Btw, Universalis mentioned in the comments of the last post that this behavior wasn't present on the 8088, my version of the 8088 hardware reference manual states differently:

 "A MOV (move) to segment register instruction and a POP segment register instruction are treated similarly: No interrupt is recognized until after the following instruction.  This mechanism protects a program that is changing to a new stack (by updating SS and SP).  If an interrupt were recognized after SS had been changed, but before SP had been altered, the processor would push the flags, CS and IP onto the wrogn area of memory.  It follows from this that whenever a segment register and another value must be updated together, the segment register should be changed first followed immediately by the instruction that changes the other value.
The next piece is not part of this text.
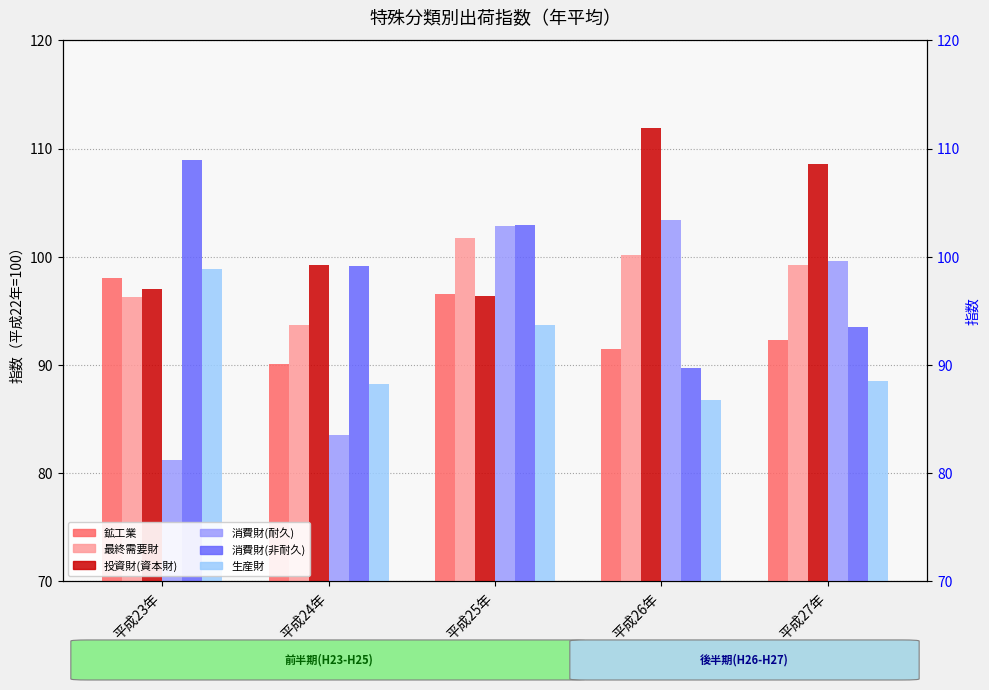

What is the label of the 1st bar from the left?

平成23年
So that's why the MOV SS needs to come first.  But why did people care, given that NMI's weren't' that common anyway?

Well, it turns out that one very well known OEM produced a product with a wireless keyboard (and little square keys) that tied the keyboard interrupt to the NMI line on the processor.  So every time the user hit a key on a keyboard they would be generating an NMI.

Another clever issue with interrupts had to do with a bug in (I believe) the first steppings of the 286 processor (it might have been the 8088 though).  As I'd mentioned before, when you executed an interrupt, the interrupt handler was called with interrupts disabled.  But this processor had a bug in it - if an interrupt (software, of course) occurred with interrupts disabled, then the processor would enable interrupts briefly during the interrupt translation.

So you had a situation where you could get a hardware interrupt executed even though you'd disabled interrupts.  Not pretty at all.  And before people ask, no, I don't remember how one worked around it :(

Kudos: Peter Ibbotson for being the first, but everyone else commenting pretty much agreed with him.